| To do |
Copy out each line below exactly as written.

====== Task material

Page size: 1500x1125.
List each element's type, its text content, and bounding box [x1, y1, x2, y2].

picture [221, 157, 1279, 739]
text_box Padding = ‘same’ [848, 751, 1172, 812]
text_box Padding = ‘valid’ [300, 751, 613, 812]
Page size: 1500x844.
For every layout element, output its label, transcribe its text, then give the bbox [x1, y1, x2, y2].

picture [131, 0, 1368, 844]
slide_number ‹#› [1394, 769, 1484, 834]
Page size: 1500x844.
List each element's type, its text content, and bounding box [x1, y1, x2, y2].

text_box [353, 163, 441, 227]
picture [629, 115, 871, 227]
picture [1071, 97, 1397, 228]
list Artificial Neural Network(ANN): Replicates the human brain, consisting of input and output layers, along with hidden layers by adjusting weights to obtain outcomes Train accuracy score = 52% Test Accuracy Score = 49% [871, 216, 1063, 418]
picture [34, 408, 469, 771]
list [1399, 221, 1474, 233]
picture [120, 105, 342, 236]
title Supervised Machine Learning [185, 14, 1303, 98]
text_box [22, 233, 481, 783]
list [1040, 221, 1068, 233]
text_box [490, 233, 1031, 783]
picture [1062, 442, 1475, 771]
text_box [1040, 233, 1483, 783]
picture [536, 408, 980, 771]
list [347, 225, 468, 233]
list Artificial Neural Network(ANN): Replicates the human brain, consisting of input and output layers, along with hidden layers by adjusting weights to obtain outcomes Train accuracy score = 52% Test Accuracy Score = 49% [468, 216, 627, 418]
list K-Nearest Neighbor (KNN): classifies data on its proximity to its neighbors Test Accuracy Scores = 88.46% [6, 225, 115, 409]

============

| Your response |
Page size: 1500x1125.
List each element's type, its text content, and bounding box [x1, y1, x2, y2].

picture [221, 157, 1279, 739]
text_box Padding = ‘same’ [848, 751, 1172, 812]
text_box Padding = ‘valid’ [300, 751, 613, 812]
Page size: 1500x844.
For every layout element, output its label, transcribe its text, then give the bbox [x1, y1, x2, y2].

picture [131, 0, 1368, 844]
slide_number ‹#› [1394, 769, 1484, 834]
Page size: 1500x844.
List each element's type, its text content, and bounding box [x1, y1, x2, y2].

text_box [353, 163, 441, 227]
picture [629, 115, 871, 227]
picture [1071, 97, 1397, 228]
list Artificial Neural Network(ANN): Replicates the human brain, consisting of input and output layers, along with hidden layers by adjusting weights to obtain outcomes Train accuracy score = 52% Test Accuracy Score = 49% [871, 216, 1063, 418]
picture [34, 408, 469, 771]
list [1399, 221, 1474, 233]
picture [120, 105, 342, 236]
title Supervised Machine Learning [185, 14, 1303, 98]
text_box [22, 233, 481, 783]
list [1040, 221, 1068, 233]
text_box [490, 233, 1031, 783]
picture [1062, 442, 1475, 771]
text_box [1040, 233, 1483, 783]
picture [536, 408, 980, 771]
list [347, 225, 468, 233]
list Artificial Neural Network(ANN): Replicates the human brain, consisting of input and output layers, along with hidden layers by adjusting weights to obtain outcomes Train accuracy score = 52% Test Accuracy Score = 49% [468, 216, 627, 418]
list K-Nearest Neighbor (KNN): classifies data on its proximity to its neighbors Test Accuracy Scores = 88.46% [6, 225, 115, 409]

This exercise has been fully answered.